Kerbel a ajouté que la ville n’avait pas formellement imposé la fermeture du camp, mais que l’église avait été menacée d’une amende qu’elle ne pouvait pas se permettre.
“Dès qu’ils menacent d’une amende, ils nous disent bien sûr que cela doit cesser”, a déclaré Kerbel.
Les campements de sans-abri à Bangor sont un sujet de préoccupation fréquent parmi les habitants de la ville.
Le sergent Jeremy Brock, porte-parole de la police de la ville, a déclaré au Bangor Daily News que son service avait reçu cette année 110 rapports faisant état d’un campement croissant à Pierce City Park et à la bibliothèque publique voisine.
Le parc se trouve à quelques pâtés de maisons de l’église épiscopale de St. John’s, et certains des sans-abri expulsés de cette propriété y ont emménagé dans un camp.
Brock a déclaré que la principale stratégie des responsables de Bangor pour gérer les campements consiste à faire respecter les lois locales régissant le camping en plein air.

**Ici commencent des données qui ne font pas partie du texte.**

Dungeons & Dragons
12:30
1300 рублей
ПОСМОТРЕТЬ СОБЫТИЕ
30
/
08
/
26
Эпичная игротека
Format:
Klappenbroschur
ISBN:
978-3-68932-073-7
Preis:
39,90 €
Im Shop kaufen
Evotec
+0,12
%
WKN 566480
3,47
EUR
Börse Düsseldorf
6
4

L’école secondaire John Bapst Memorial, où les frais de scolarité coûtent 12 500 $ par an, est située directement derrière l’église. La photo montre la vue latérale du bâtiment scolaire
Un recteur d’église et un porte-parole du département de police de Bangor ont décrit une sorte de comportement violent de la part des autorités municipales lorsqu’il s’agit de réglementer les campements de sans-abri. La photo montre les tentes du camp qui a été vidé en décembre
Jay Brennan est le directeur par intérim de l’école secondaire John Bapst Memorial. La plainte de l’école concernant les sans-abri campant près de l’église était la seule que les responsables de Bangor aient reçue.

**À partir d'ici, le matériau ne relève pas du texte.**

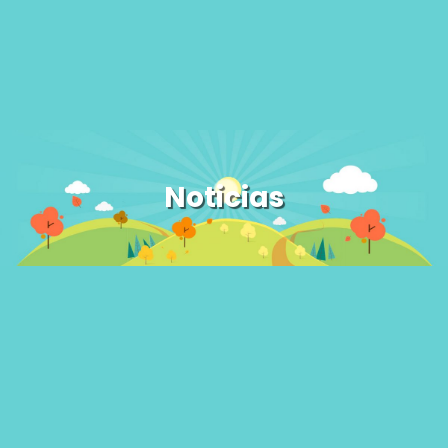
Noticias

Brock et le révérend Kerbel ont décrit une sorte de stratégie de « coup de taupe » de la part de la ville lorsqu’il s’agit de fermer le camp, plutôt qu’une politique globale qui pourrait résoudre le problème à long terme.
“Je pense vraiment que nous avons toutes les bonnes personnes et beaucoup de Bangoriens compatissants, donc nous pourrions probablement faire une bonne chose si nous réglons tout cela et sortons de ce genre de mode ‘réagir, réagir, réagir'”, a déclaré Kerbel au Bangor Daily News.
À la fin de l’année dernière, la ville a dépensé près de 120 000 dollars pour fermer et nettoyer son plus grand campement de sans-abri, appelé Tent City, qui s’étendait sur environ sept acres à côté de l’aéroport et abritait environ 100 personnes.
Le 22 décembre, la ville a fermé un autre terrain de camping près de la voie ferrée, de l’autre côté de Bangor.
L’église épiscopale de St. John’s a refusé de commenter lorsqu’elle a été contactée par le Daily Mail. Jay Brennan, directeur par intérim de l’école secondaire John Bapst, a déclaré au Daily Mail que les règles de confidentialité de l’école l’empêchaient de commenter.